(Extracted page text data)
--------------------------------

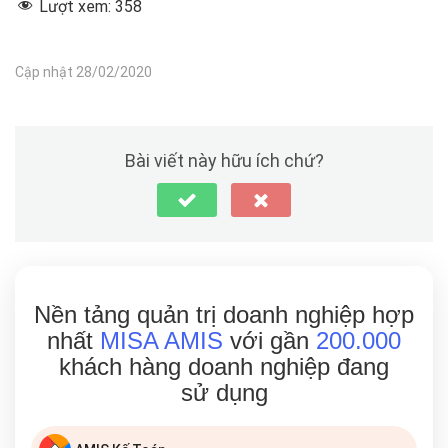
Lượt xem:
358
Cập nhật 28/02/2020
Bài viết này hữu ích chứ?
Nền tảng quản trị doanh nghiệp hợp
nhất
MISA AMIS
với gần
200.000
khách hàng doanh nghiệp đang
sử dụng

--------------------------------

Activity: In the copy, include each entry exactly as written and none of the pictures.

Your solution:
Lượt xem:
358
Cập nhật 28/02/2020
Bài viết này hữu ích chứ?
Nền tảng quản trị doanh nghiệp hợp
nhất
MISA AMIS
với gần
200.000
khách hàng doanh nghiệp đang
sử dụng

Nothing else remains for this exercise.